Do you have a secret?

Remember as a kid the thrill you felt when someone told you a secret? It was so much fun to know that you were trusted with your friend’s hidden knowledge. But even as a kid, you knew a secret because you were withholding that information from someone – your parents, other kids, the teachers.

So why do we keep secrets now? Is it loving for us to keep secrets?

Years ago, a friend asked me to keep a secret for her. She asked me to keep confidential the fact that she was thinking about having an affair. And for awhile I went along with it. I hoped she might change her mind, and I didn’t want to lose the friendship. Until the deception was turned on me. We had plans for a weekend retreat, until she told me at the last minute that she intended to be with her lover. Now I knew what it was like to have the secret held from me.

This friend had surrounded herself with secrets and then more lies to cover them up. I could see how toxic it was for her to live like that and become a person I didn’t know and couldn’t trust. I had a choice to make to end this relationship – and it  hurt like crazy.  By supporting her I thought I was being a good friend, but by living outside my integrity, I was not being loving to myself.

This has been a deep and lasting reminder to me to be careful about keeping secrets. Every once in a while I’m tempted to hide something. But it’s an uncomfortable feeling – worrying that I’ll be “caught.” I grew up with secrets – hiding the facts about what went on at home – the drinking, the fighting, the financial trouble. So it feels natural to just not tell the entire truth.  Even writing now about that childhood stuff makes my stomach churn – it’s not for public consumption – or so I was taught.

So the lesson for me is to always check in with myself about what’s good and loving for me. Telling the simple truth and asking others in my life to do the same feels strangely liberating.

Go Big!

How do you feel around people you think are really fantastic in some way? They’re super smart, beautiful, successful, wealthy, maybe even famous. How do you find yourself acting around them?
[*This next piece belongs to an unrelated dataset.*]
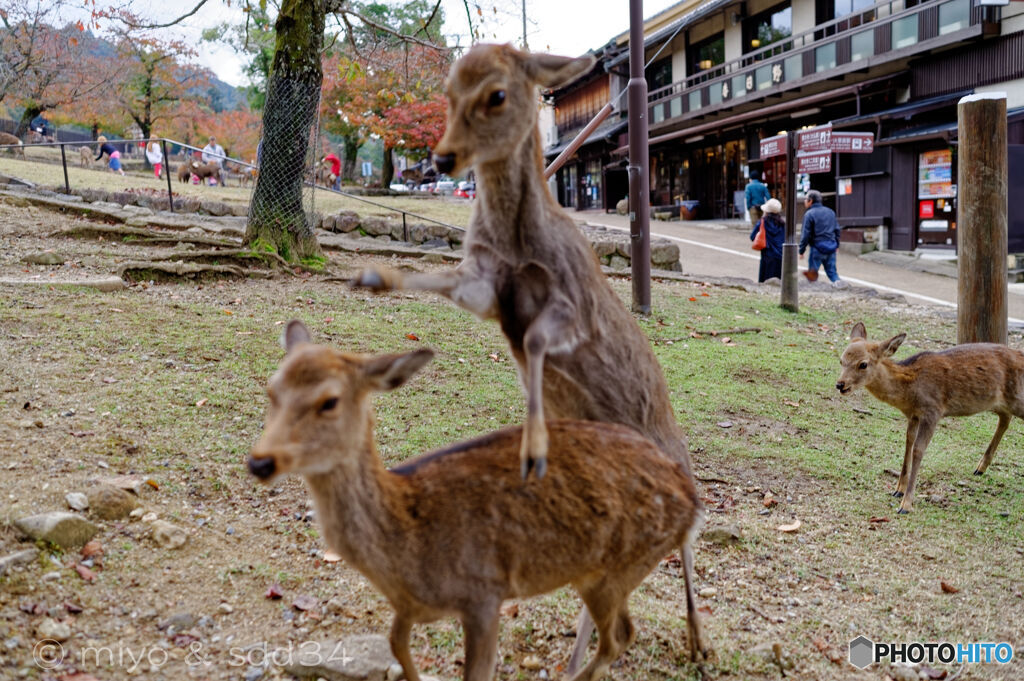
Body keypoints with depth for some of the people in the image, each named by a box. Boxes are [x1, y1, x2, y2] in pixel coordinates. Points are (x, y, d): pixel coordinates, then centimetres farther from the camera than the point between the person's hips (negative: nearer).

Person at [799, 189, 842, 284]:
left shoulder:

I used to be a little star-struck and intimidated about being around such star wattage. These people come across as confident and comfortable. So why didn’t I?

I was too busy comparing myself, and finding myself “less than.” I could never “compete” with these superstars, so I went small. Going small for me means fading into the background, not saying much, becoming a wallflower at the edge of the action.

Of course that behavior just reinforces the idea that I’m not cool enough to hang around the big-wigs. “They don’t even pay any attention to me! I might as well not be here.”

A couple of years ago I developed a working relationship and friendship with someone I thought was incredibly wise and beautiful. What I couldn’t figure out is why she was hanging out with me! If my energy about being “not enough” for her had stayed the same, our friendship would have died. Why? Because I wasn’t bringing enough of myself to the relationship to make it a healthy one.

I was sabotaging the friendship through my lack of self worth. She picked up on this energy and told me that I was a huge help to her, that I saw things in ways that she couldn’t. It was an equal partnership if I would let it be one. When I really looked at it, I knew it was true. I could let the fears of “not enough” go and relax into what has become a wonderful friendship.

I find it’s usually easy to make your expectations come true. And now I can see how I did it, and probably how you do it, too. I can feel when I’m about to “go small.” I usually decide to “go big” instead – show up as who I really am, not what I’m afraid might not be good enough.

How can you “go big” rather than retreating into not enough?